Quelles sont les réformes les plus urgentes, selon vous ?

Nous affirmons la nécessité de fixer un cap, celui d’éviter les gaspillages. Les réformes difficiles doivent être démarrées sans plus attendre en s’attaquant aux niches fiscales dont bénéficient certains acteurs et qui n’ont aucune efficacité économique, ainsi que par la mise en place de partenariats public-privé, qui permettraient de rationaliser les dépenses. Il existe un plan de renforcement des entreprises publiques à hauteur de 13 milliards de dollars pour des structures qui n’ont pas de visibilité, tandis que certains projets d’autoroute, financés par l’État, sont loin d’être indispensables. Nous n’avons plus les moyens de ces dépenses inutiles.
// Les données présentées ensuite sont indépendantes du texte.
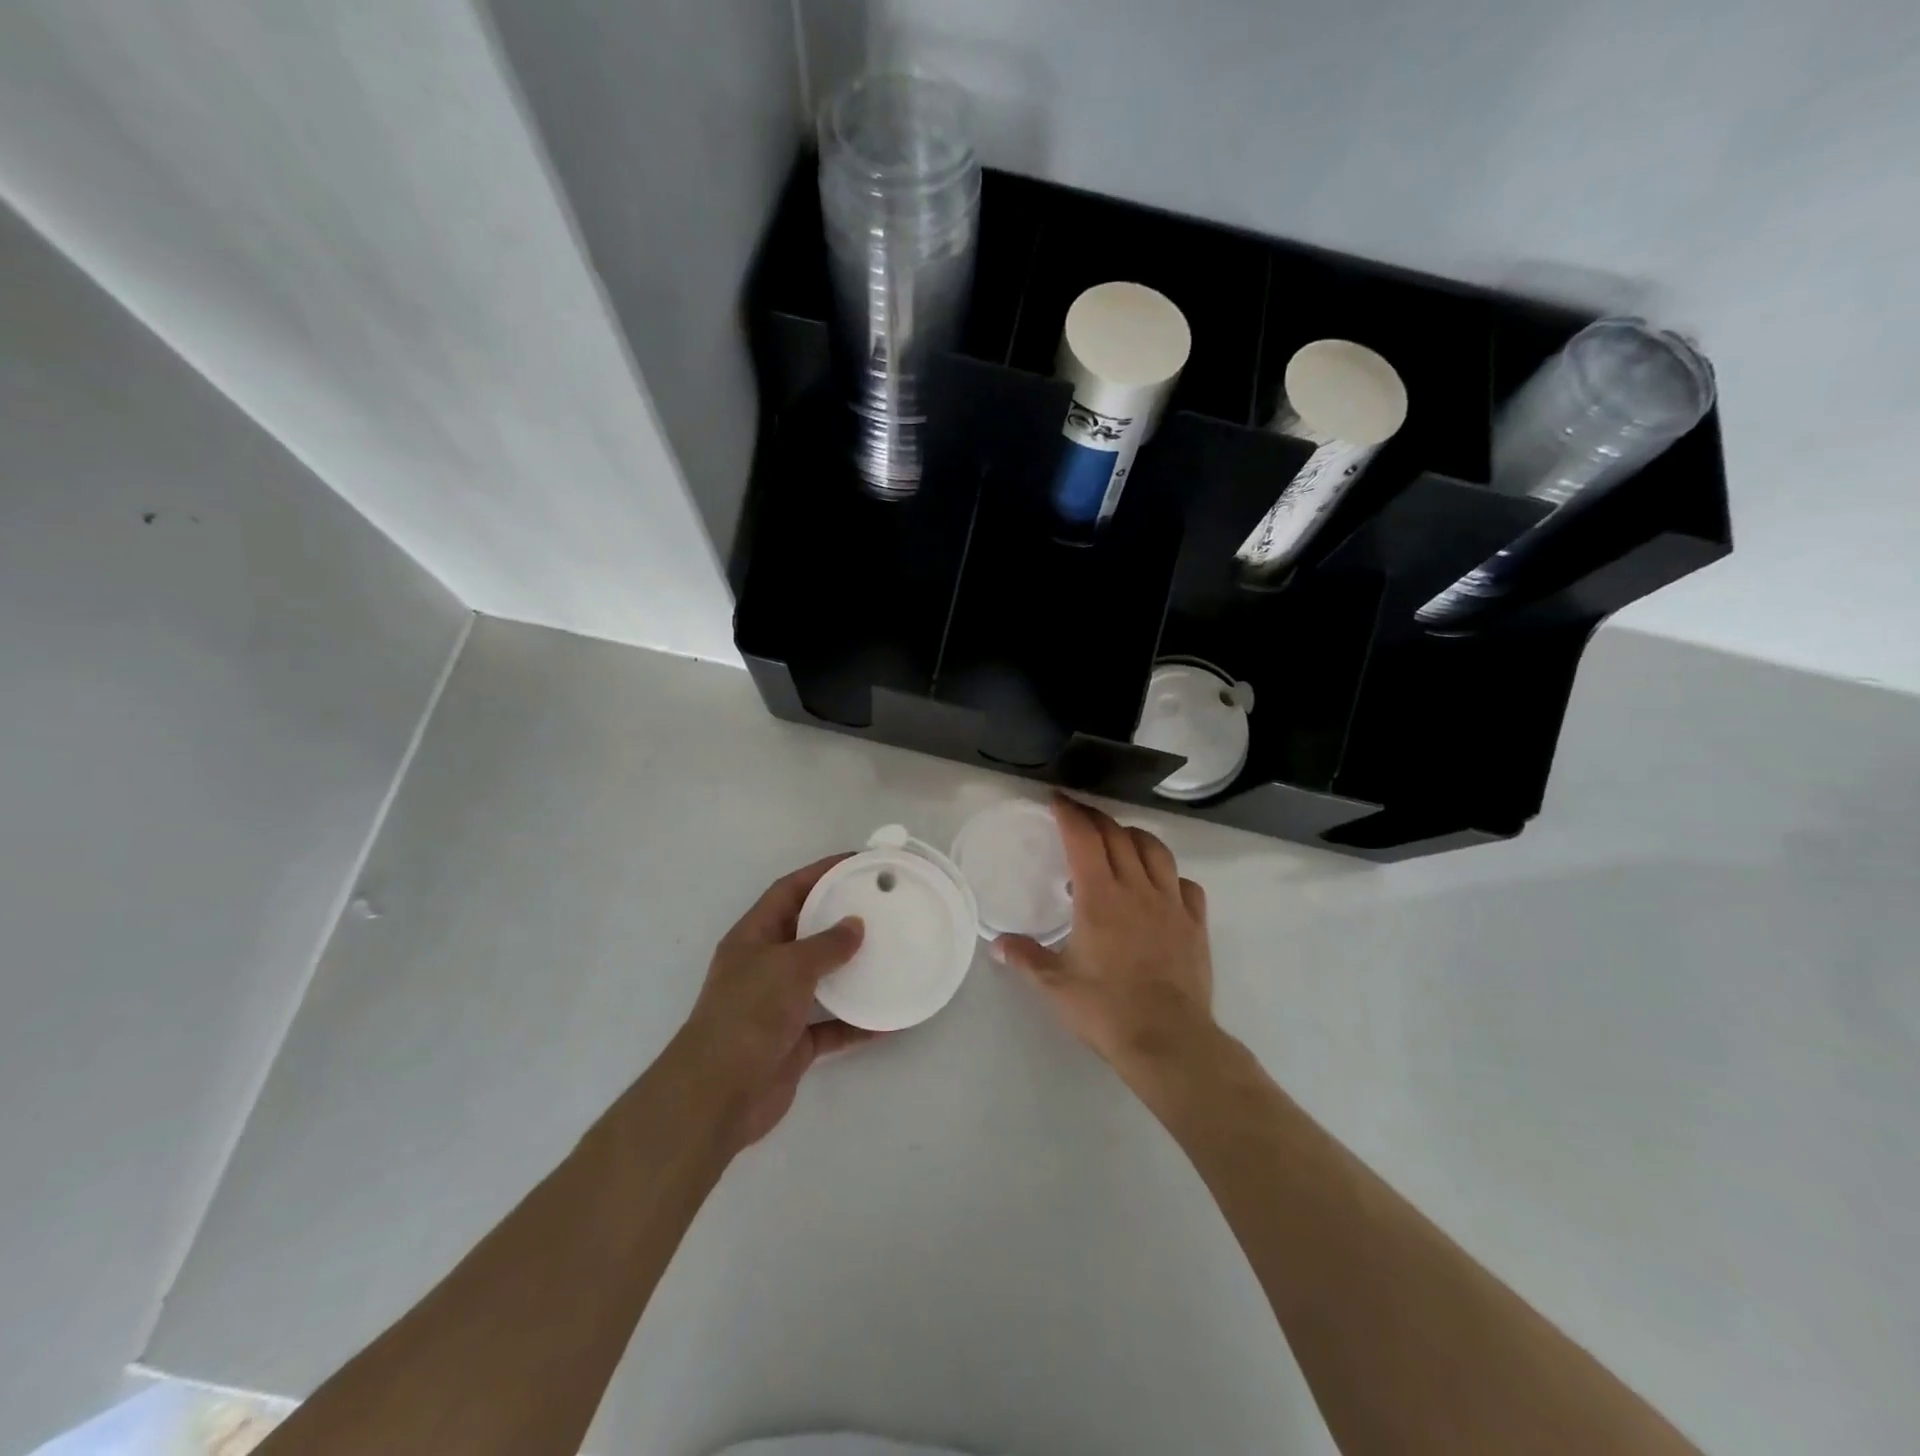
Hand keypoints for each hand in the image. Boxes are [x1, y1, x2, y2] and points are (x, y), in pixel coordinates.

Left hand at [675, 855, 875, 1151]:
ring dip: (851, 970)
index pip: (788, 891)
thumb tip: (856, 925)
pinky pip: (832, 1025)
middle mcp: (764, 966)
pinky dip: (856, 1022)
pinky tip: (888, 1018)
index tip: (857, 862)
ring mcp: (778, 1006)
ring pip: (821, 979)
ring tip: (889, 953)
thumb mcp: (789, 966)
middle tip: (880, 906)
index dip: (820, 872)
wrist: (718, 1096)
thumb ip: (826, 944)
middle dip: (840, 918)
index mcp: (753, 937)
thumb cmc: (748, 1015)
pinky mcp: (793, 1042)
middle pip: (806, 932)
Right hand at [994, 796, 1215, 1084]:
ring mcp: (1171, 904)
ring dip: (1134, 836)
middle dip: (1096, 818)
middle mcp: (1137, 889)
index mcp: (1100, 896)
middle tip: (1079, 816)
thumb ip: (1026, 958)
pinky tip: (1161, 885)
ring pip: (1156, 851)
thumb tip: (998, 944)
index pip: (1083, 838)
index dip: (1069, 813)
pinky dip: (1170, 875)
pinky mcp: (1195, 924)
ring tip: (1121, 839)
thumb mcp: (1055, 985)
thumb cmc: (1106, 1009)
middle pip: (1118, 835)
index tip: (1057, 799)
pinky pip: (1186, 885)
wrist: (1168, 1040)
Par la remise en cause de la politique de subvention, vous promettez de « la sueur et des larmes ». Au vu du contexte actuel, les Algériens sont-ils prêts à accepter des réformes difficiles ? La véritable question est plutôt de savoir si nous avons le choix de ne pas réformer.
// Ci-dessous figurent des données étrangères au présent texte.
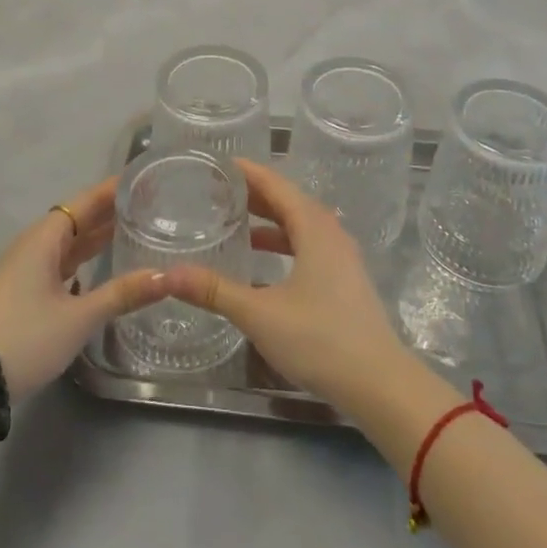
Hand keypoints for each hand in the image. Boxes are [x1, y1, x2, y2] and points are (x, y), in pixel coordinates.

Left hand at [0, 177, 168, 403]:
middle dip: (111, 209)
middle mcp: (35, 244)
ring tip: (135, 227)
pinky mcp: (24, 288)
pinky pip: (62, 259)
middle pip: (78, 217)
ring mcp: (27, 267)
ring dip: (98, 233)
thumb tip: (168, 276)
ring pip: (70, 240)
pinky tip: (102, 264)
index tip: (145, 179)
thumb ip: (122, 294)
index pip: (86, 201)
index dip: (115, 189)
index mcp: (45, 238)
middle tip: (150, 202)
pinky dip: (85, 256)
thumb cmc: (25, 338)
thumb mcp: (79, 318)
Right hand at [166, 160, 412, 412]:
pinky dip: (283, 244)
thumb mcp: (260, 313)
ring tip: (235, 222)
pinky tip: (262, 265)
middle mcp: (330, 232)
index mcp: (313, 227)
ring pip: (300, 225)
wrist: (380, 384)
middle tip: (217, 191)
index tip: (217, 163)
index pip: (276, 184)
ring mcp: (341, 257)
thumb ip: (214, 291)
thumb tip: (166, 274)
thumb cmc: (320, 339)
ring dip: (269, 220)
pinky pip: (308, 246)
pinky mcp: (344, 280)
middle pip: (288, 200)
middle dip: (254, 194)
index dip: (247, 171)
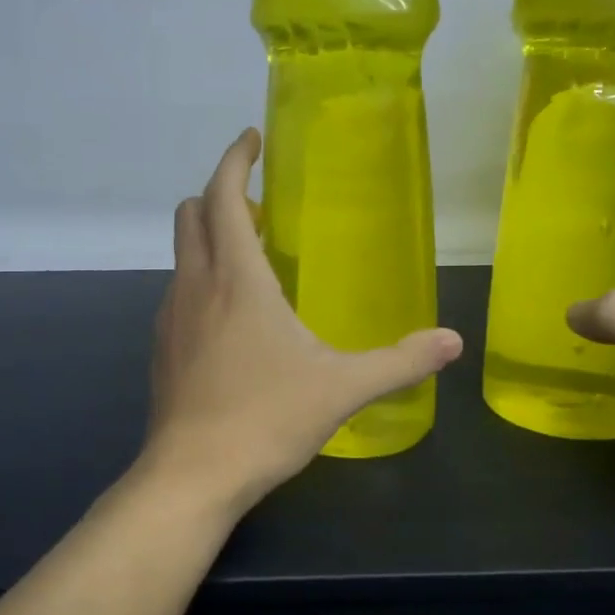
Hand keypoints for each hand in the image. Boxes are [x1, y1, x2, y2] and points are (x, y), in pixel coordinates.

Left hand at [141, 129, 462, 514]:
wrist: (192, 476)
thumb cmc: (267, 419)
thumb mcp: (343, 387)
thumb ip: (401, 362)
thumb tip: (452, 342)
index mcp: (237, 277)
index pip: (224, 195)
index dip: (235, 159)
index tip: (252, 139)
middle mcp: (196, 284)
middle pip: (192, 214)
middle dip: (221, 195)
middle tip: (260, 206)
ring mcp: (171, 316)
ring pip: (182, 254)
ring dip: (210, 239)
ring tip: (252, 259)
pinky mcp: (162, 348)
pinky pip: (180, 292)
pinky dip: (202, 280)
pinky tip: (232, 319)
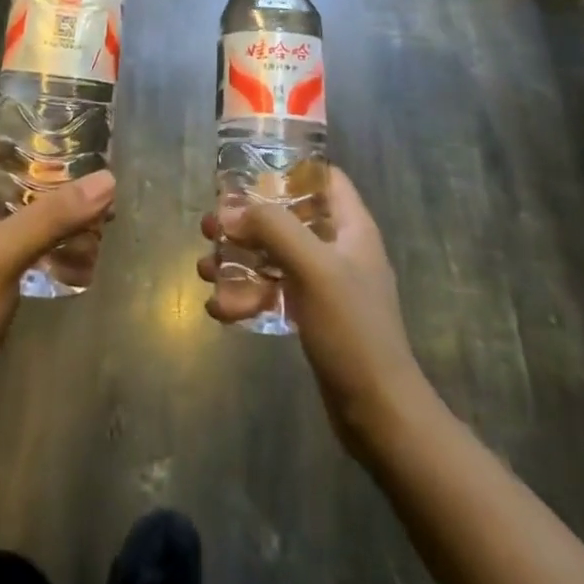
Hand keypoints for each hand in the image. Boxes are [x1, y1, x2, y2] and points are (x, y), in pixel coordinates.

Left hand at [0, 121, 115, 430]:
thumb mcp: (3, 256)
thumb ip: (52, 217)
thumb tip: (107, 179)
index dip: (21, 126)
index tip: (64, 129)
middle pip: (3, 170)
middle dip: (46, 169)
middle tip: (90, 171)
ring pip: (10, 206)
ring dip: (47, 204)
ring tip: (91, 208)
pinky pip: (11, 238)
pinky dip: (39, 235)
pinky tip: (70, 248)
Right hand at [197, 167, 427, 458]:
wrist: (379, 415)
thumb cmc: (352, 330)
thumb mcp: (314, 268)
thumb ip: (273, 228)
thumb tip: (229, 210)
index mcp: (352, 228)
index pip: (325, 179)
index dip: (291, 168)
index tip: (249, 171)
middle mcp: (339, 250)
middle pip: (289, 218)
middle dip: (247, 220)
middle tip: (210, 225)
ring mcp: (326, 286)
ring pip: (275, 257)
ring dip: (239, 260)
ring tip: (204, 270)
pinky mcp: (313, 317)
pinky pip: (274, 293)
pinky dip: (248, 296)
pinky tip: (219, 309)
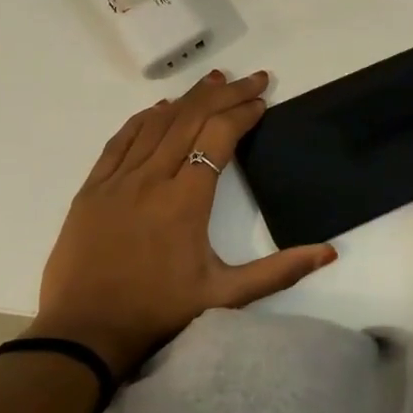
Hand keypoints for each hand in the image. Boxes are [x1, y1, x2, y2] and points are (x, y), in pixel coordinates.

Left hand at [29, 69, 336, 374]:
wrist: (83, 334)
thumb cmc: (158, 314)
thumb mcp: (225, 296)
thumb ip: (279, 271)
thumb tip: (329, 252)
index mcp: (186, 200)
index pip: (219, 137)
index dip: (243, 113)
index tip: (263, 100)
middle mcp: (151, 178)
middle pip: (191, 119)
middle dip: (225, 93)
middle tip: (252, 78)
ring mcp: (117, 180)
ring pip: (157, 123)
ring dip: (188, 98)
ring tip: (214, 79)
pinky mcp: (92, 189)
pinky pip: (121, 141)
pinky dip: (144, 119)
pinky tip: (159, 109)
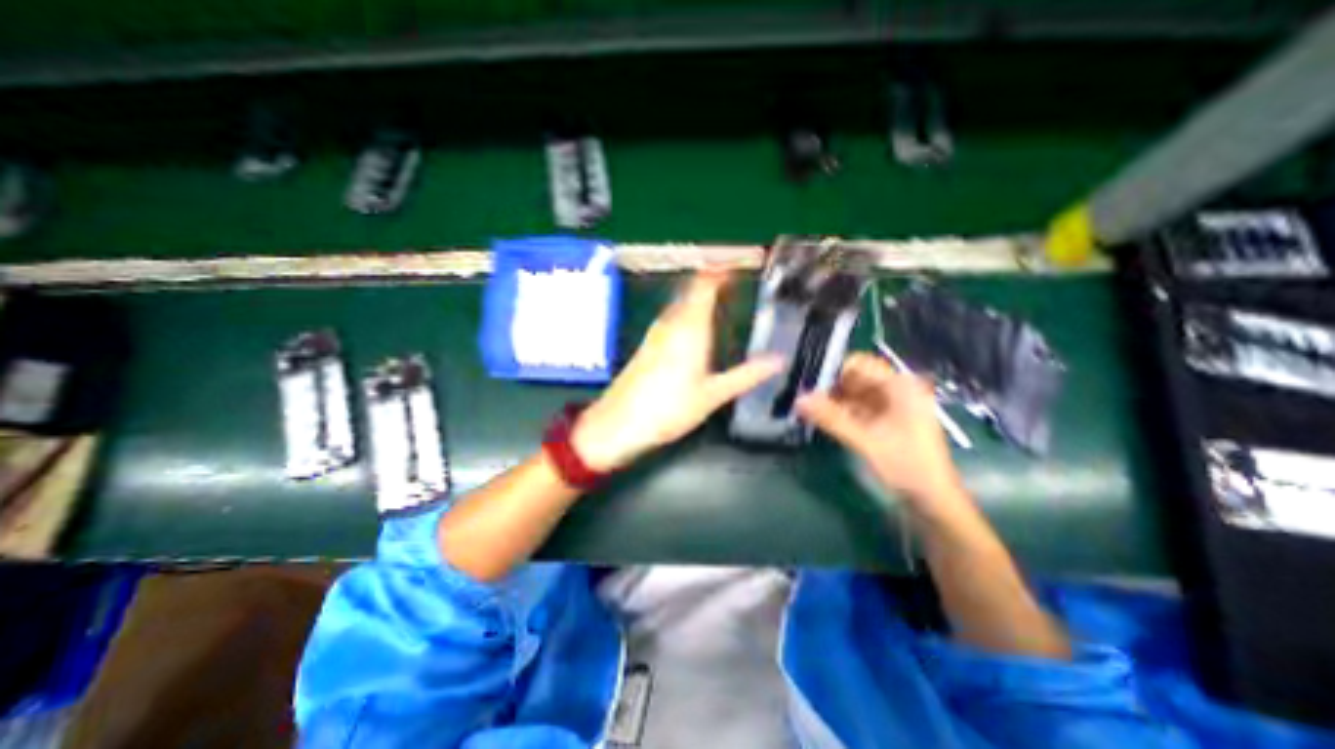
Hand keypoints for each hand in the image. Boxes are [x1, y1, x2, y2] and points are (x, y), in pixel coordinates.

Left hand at [572, 271, 783, 474]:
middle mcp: (671, 322)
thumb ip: (746, 375)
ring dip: (701, 296)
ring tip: (724, 302)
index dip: (723, 268)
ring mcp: (656, 332)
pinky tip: (698, 329)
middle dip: (715, 280)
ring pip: (681, 302)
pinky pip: (672, 317)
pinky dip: (689, 312)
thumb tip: (778, 361)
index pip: (705, 283)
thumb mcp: (713, 394)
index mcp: (690, 327)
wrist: (619, 423)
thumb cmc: (668, 408)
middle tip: (739, 284)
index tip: (744, 263)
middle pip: (692, 289)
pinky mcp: (647, 344)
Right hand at [795, 354, 966, 518]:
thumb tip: (798, 399)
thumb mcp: (866, 441)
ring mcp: (889, 407)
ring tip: (805, 408)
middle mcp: (895, 391)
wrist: (933, 502)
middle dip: (829, 386)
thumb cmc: (906, 466)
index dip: (833, 370)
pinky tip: (820, 419)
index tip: (809, 383)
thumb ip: (831, 418)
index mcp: (900, 386)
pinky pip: (855, 409)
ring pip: (852, 395)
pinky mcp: (883, 422)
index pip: (860, 364)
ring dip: (831, 401)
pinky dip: (838, 413)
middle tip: (802, 396)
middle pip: (854, 379)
Sommes-nous en situation d’entretenir l’illusion et de vivre au-dessus de nos moyens ?

La réponse est non. Les Algériens sont sages, dès lors qu’on leur explique la situation. Pour que cela fonctionne, il faut un État exemplaire, sans quoi, cela n’a aucun sens de demander à la population de faire des efforts. Il faudrait demander aux citoyens de contribuer à l’effort de manière graduelle, tout en maintenant les transferts monétaires à ceux qui en besoin. Au niveau du développement numérique, l’Algérie accuse un retard puisque le pays a été l’un des derniers à migrer vers la 3G en 2013.

Quelles sont vos propositions pour enclencher la révolution numérique dont le pays a besoin ?

Nous avons mené un travail, « Digit-Algérie », sur plusieurs mois, en étroite collaboration avec les acteurs du secteur. Nous proposons de faire du numérique un impératif national afin d’assurer le développement économique. Parmi les mesures, la mise en place du paiement électronique et les services de e-gouvernement. Jusqu’à aujourd’hui, les télécoms ont été abordées sous l’angle de l’équipement, avec une préoccupation essentiellement sécuritaire. Il est nécessaire d’offrir à l’Algérie une gouvernance et des infrastructures destinées à promouvoir les innovations dans ce secteur porteur. Une nouvelle approche est donc indispensable. Nous avons reçu de très bons échos de la part des acteurs mais aussi de la part de la ministre de la Poste et des TIC (Houda Imane Faraoun, NDLR) qui nous a reçus à deux reprises.

Vous affirmez que vous êtes non partisans, quels sont les groupes au sein de la société civile auprès desquels vous rencontrez un écho particulier ?

Nabni a été fondé en 2011, car, comme tous les citoyens à cette époque, nous étions inquiets et souhaitions que notre destin reste entre nos mains. Nous avions constaté un angle mort sur le terrain des propositions documentées et techniques. Lorsque nous nous sommes engagés sur cette voie, nous avons rencontré de très bons échos de la part des pouvoirs publics et avons été reçus par les partis politiques, les députés, les chancelleries ou les universitaires. Nous avons acquis le respect des acteurs algériens par notre sérieux. Il serait faux de dire que nous sommes apolitiques, mais nous n’abordons pas les questions sous un angle purement polémique et restons non partisans. Beaucoup de membres du collectif Nabni appartiennent d’ailleurs à des bords politiques différents. Ce qui nous réunit est notre inquiétude pour notre pays : nous perdons un temps précieux, il est donc de notre devoir d’apporter notre contribution.